The Threat Model Difference

nono fills local dev sandboxes with kernel-level enforcement. That’s a strong security property for its context. Landlock on Linux, Seatbelt on macOS, network allowlists, filesystem restrictions. If you’re running untrusted agent code on your own machine, nono’s sandbox is doing real work.

AS fills the credential management layer for teams and production deployments. Multi-tenant vault, zero-knowledge encryption, group-based access, session lifecycle, per-call audit trail. The threat model is different: you’re not worried about your own machine’s process isolation. You’re worried about who has access to which keys across a team, what your agents called in the last 30 days, and whether you can cut off a compromised session in 30 seconds.

The patterns complement each other. An agent can run inside a nono sandbox for local filesystem and network isolation, and use AS for credential injection backed by a real vault. They’re solving adjacent problems.

Getting Started

Three commands:

# Install the CLI
brew install api-stronghold/tap/api-stronghold-cli

# Log in and add a key
api-stronghold-cli login
api-stronghold-cli keys add openai --value sk-proj-...

# Start the proxy
api-stronghold-cli proxy start

The proxy prints env var suggestions on startup. Set them in your agent’s environment, point your agent at the proxy, and run it. The agent sees a phantom token. The real key stays in the vault.

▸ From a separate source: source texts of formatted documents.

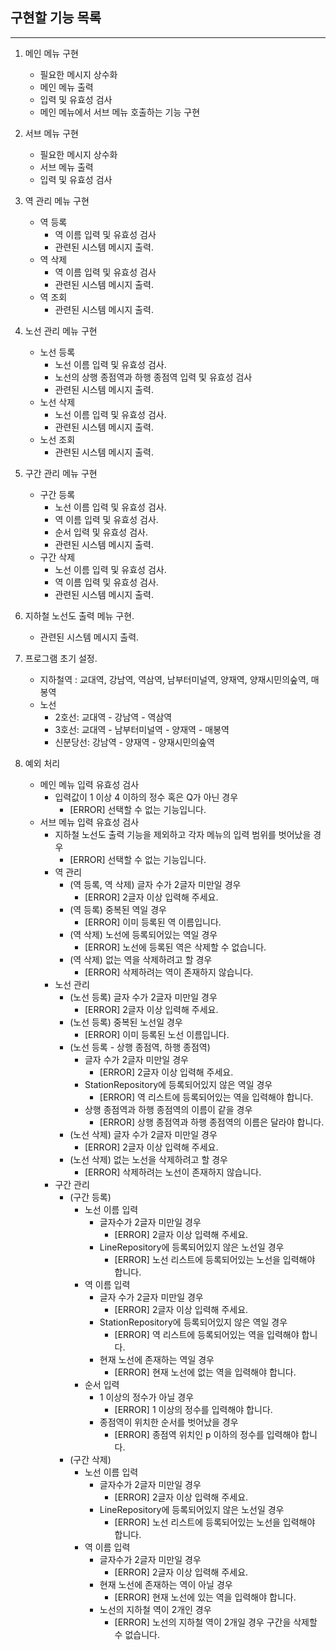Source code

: ## 구현할 기능 목록
---
1. 메인 메뉴 구현
    - 필요한 메시지 상수화
    - 메인 메뉴 출력
    - 입력 및 유효성 검사
    - 메인 메뉴에서 서브 메뉴 호출하는 기능 구현

2. 서브 메뉴 구현
    - 필요한 메시지 상수화
    - 서브 메뉴 출력 
    - 입력 및 유효성 검사

3. 역 관리 메뉴 구현
    - 역 등록
        - 역 이름 입력 및 유효성 검사
        - 관련된 시스템 메시지 출력.
    - 역 삭제
        - 역 이름 입력 및 유효성 검사
        - 관련된 시스템 메시지 출력.
    - 역 조회
        - 관련된 시스템 메시지 출력.

4. 노선 관리 메뉴 구현
    - 노선 등록
        - 노선 이름 입력 및 유효성 검사.
        - 노선의 상행 종점역과 하행 종점역 입력 및 유효성 검사
        - 관련된 시스템 메시지 출력.
    - 노선 삭제
        - 노선 이름 입력 및 유효성 검사.
        - 관련된 시스템 메시지 출력.
    - 노선 조회
        - 관련된 시스템 메시지 출력.

5. 구간 관리 메뉴 구현
    - 구간 등록
        - 노선 이름 입력 및 유효성 검사.
        - 역 이름 입력 및 유효성 검사.
        - 순서 입력 및 유효성 검사.
        - 관련된 시스템 메시지 출력.
    - 구간 삭제
        - 노선 이름 입력 및 유효성 검사.
        - 역 이름 입력 및 유효성 검사.
        - 관련된 시스템 메시지 출력.

6. 지하철 노선도 출력 메뉴 구현.
    - 관련된 시스템 메시지 출력.

7. 프로그램 초기 설정.
    - 지하철역 : 교대역, 강남역, 역삼역, 남부터미널역, 양재역, 양재시민의숲역, 매봉역
    - 노선
        - 2호선: 교대역 - 강남역 - 역삼역
        - 3호선: 교대역 - 남부터미널역 - 양재역 - 매봉역
        - 신분당선: 강남역 - 양재역 - 양재시민의숲역 

8. 예외 처리
    - 메인 메뉴 입력 유효성 검사
        - 입력값이 1 이상 4 이하의 정수 혹은 Q가 아닌 경우
            - [ERROR] 선택할 수 없는 기능입니다.
    - 서브 메뉴 입력 유효성 검사
        - 지하철 노선도 출력 기능을 제외하고 각자 메뉴의 입력 범위를 벗어났을 경우
            - [ERROR] 선택할 수 없는 기능입니다.
        - 역 관리
            - (역 등록, 역 삭제) 글자 수가 2글자 미만일 경우
                - [ERROR] 2글자 이상 입력해 주세요.
            - (역 등록) 중복된 역일 경우
                - [ERROR] 이미 등록된 역 이름입니다.
            - (역 삭제) 노선에 등록되어있는 역일 경우
                - [ERROR] 노선에 등록된 역은 삭제할 수 없습니다.
            - (역 삭제) 없는 역을 삭제하려고 할 경우
                - [ERROR] 삭제하려는 역이 존재하지 않습니다.
        - 노선 관리
            - (노선 등록) 글자 수가 2글자 미만일 경우
                - [ERROR] 2글자 이상 입력해 주세요.
            - (노선 등록) 중복된 노선일 경우
                - [ERROR] 이미 등록된 노선 이름입니다.
            - (노선 등록 - 상행 종점역, 하행 종점역)
                - 글자 수가 2글자 미만일 경우
                    - [ERROR] 2글자 이상 입력해 주세요.
                - StationRepository에 등록되어있지 않은 역일 경우
                    - [ERROR] 역 리스트에 등록되어있는 역을 입력해야 합니다.
                - 상행 종점역과 하행 종점역의 이름이 같을 경우
                    - [ERROR] 상행 종점역과 하행 종점역의 이름은 달라야 합니다.
            - (노선 삭제) 글자 수가 2글자 미만일 경우
                - [ERROR] 2글자 이상 입력해 주세요.
            - (노선 삭제) 없는 노선을 삭제하려고 할 경우
                - [ERROR] 삭제하려는 노선이 존재하지 않습니다.
        - 구간 관리
            - (구간 등록)
                - 노선 이름 입력
                    - 글자수가 2글자 미만일 경우
                        - [ERROR] 2글자 이상 입력해 주세요.
                    - LineRepository에 등록되어있지 않은 노선일 경우
                        - [ERROR] 노선 리스트에 등록되어있는 노선을 입력해야 합니다.
                - 역 이름 입력
                    - 글자 수가 2글자 미만일 경우
                        - [ERROR] 2글자 이상 입력해 주세요.
                    - StationRepository에 등록되어있지 않은 역일 경우
                        - [ERROR] 역 리스트에 등록되어있는 역을 입력해야 합니다.
                    - 현재 노선에 존재하는 역일 경우
                        - [ERROR] 현재 노선에 없는 역을 입력해야 합니다.
                - 순서 입력
                    - 1 이상의 정수가 아닐 경우
                        - [ERROR] 1 이상의 정수를 입력해야 합니다.
                    - 종점역이 위치한 순서를 벗어났을 경우
                        - [ERROR] 종점역 위치인 p 이하의 정수를 입력해야 합니다.
            - (구간 삭제)
                - 노선 이름 입력
                    - 글자수가 2글자 미만일 경우
                        - [ERROR] 2글자 이상 입력해 주세요.
                    - LineRepository에 등록되어있지 않은 노선일 경우
                        - [ERROR] 노선 리스트에 등록되어있는 노선을 입력해야 합니다.
                - 역 이름 입력
                    - 글자수가 2글자 미만일 경우
                        - [ERROR] 2글자 이상 입력해 주세요.
                    - 현재 노선에 존재하는 역이 아닐 경우
                        - [ERROR] 현재 노선에 있는 역을 입력해야 합니다.
                    - 노선의 지하철 역이 2개인 경우
                        - [ERROR] 노선의 지하철 역이 2개일 경우 구간을 삭제할 수 없습니다.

Sessions auto-expire. Revocation is immediate. Every call is signed and logged.

If you’re deploying agents in production and still passing raw API keys as environment variables, the phantom token pattern is the fix. The local proxy version works for personal dev. When you need audit trails, multi-user access control, and session revocation at the team level, you need something backing that proxy.